The issue is that the paper licences are being (or have been) withdrawn. As a consequence, any one resident in Spain who has one, should now have changed it for a Spanish licence.

The 182 days (not necessarily continuous) is a red herring as this is all to do with tax residency. 90 days is the real issue.


It seems to me that you are VERY confused - what is your real concern/question?

If in doubt, get a Spanish licence and then you don't have any issues!


----------



## wifiuser (May 7, 2015)

I have been informed that driving licences cannot be unlimited in Spain any more if you are a resident. My issue was that if a person was not a permanent stay in Spain or under 182 days ( i.e individuals changed country a lot) would this rule may still apply. I realise the first question was confusing but to see a moderator simply just ask the questioner to restate his question again is disappointing. The website is a little unclear and I am new, I would expect this attitude from a kids forum, but would expect better from a grown up.


----------



## bandit1250 (Aug 5, 2014)

its handbags at noon over this thread , ''three wise men'',,,,LOL!!!!!!


----------



## xabiaxica (Jun 23, 2009)

wifiuser said:


> I have been informed that driving licences cannot be unlimited in Spain any more if you are a resident. My issue was that if a person was not a permanent stay in Spain or under 182 days ( i.e individuals changed country a lot) would this rule may still apply. I realise the first question was confusing but to see a moderator simply just ask the questioner to restate his question again is disappointing. The website is a little unclear and I am new, I would expect this attitude from a kids forum, but would expect better from a grown up.

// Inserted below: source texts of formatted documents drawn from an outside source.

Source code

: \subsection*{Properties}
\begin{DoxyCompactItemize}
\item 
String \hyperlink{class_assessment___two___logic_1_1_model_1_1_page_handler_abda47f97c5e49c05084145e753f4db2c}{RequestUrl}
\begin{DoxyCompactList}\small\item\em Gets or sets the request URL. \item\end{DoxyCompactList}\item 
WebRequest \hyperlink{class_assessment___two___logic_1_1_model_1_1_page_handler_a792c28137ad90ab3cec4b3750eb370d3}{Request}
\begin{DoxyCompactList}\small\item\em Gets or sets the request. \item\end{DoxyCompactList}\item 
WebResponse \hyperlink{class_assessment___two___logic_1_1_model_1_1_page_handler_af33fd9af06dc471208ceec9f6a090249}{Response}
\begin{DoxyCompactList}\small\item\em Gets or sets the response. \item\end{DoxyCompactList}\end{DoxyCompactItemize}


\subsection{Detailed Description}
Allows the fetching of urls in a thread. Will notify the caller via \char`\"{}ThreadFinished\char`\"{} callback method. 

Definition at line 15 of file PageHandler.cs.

afaik there are no lawyers giving advice, free or otherwise, on this forum

& it seems that a kind moderator has changed the thread title for you 

this should explain the current situation for you :*DO I HAVE TO EXCHANGE / RENEW MY EU DRIVING LICENCE?*



from the Driving in Spain section of our http://www.expatforum.com/expats/sp...-living-spain/2725-faqs-lots-useful-info.html
http://learn-aprender.com/groups/do-i-have-to-exchange-my-eu-driving-licence/


----------



## bandit1250 (Aug 5, 2014)

xabiachica said:


> afaik there are no lawyers giving advice, free or otherwise, on this forum
> 
> & it seems that a kind moderator has changed the thread title for you
> 
> ...


tsk,,,, there is always one who goes and spoils it for the rest of us,,,i was waiting for fisty cuffs, sat back with a cold 'un' in my mitt the works, bah!!!


----------



## bandit1250 (Aug 5, 2014)

what happened there??? my quote has appeared twice?


----------



## baldilocks (Mar 7, 2010)

The 90-day and 182-day rules are red herrings as far as driving licences are concerned. If you have a valid licence issued in another EU country and it is a EU-valid licence (it has the ring of stars with EU in centre) with a photo, you are permitted to continue using it during its period of validity. You can usually exchange it for a Spanish one if you are here long-term (most places will accept it as a form of ID - saves carrying your passport around or losing it)


----------



## xabiaxica (Jun 23, 2009)

baldilocks said:


> The 90-day and 182-day rules are red herrings as far as driving licences are concerned. If you have a valid licence issued in another EU country and it is a EU-valid licence (it has the ring of stars with EU in centre) with a photo, you are permitted to continue using it *during its period of validity.* You can usually exchange it for a Spanish one if you are here long-term (most places will accept it as a form of ID - saves carrying your passport around or losing it)


during its period of validity _according to the DGT_ - which might not be the same as its period of validity in the country of issue


----------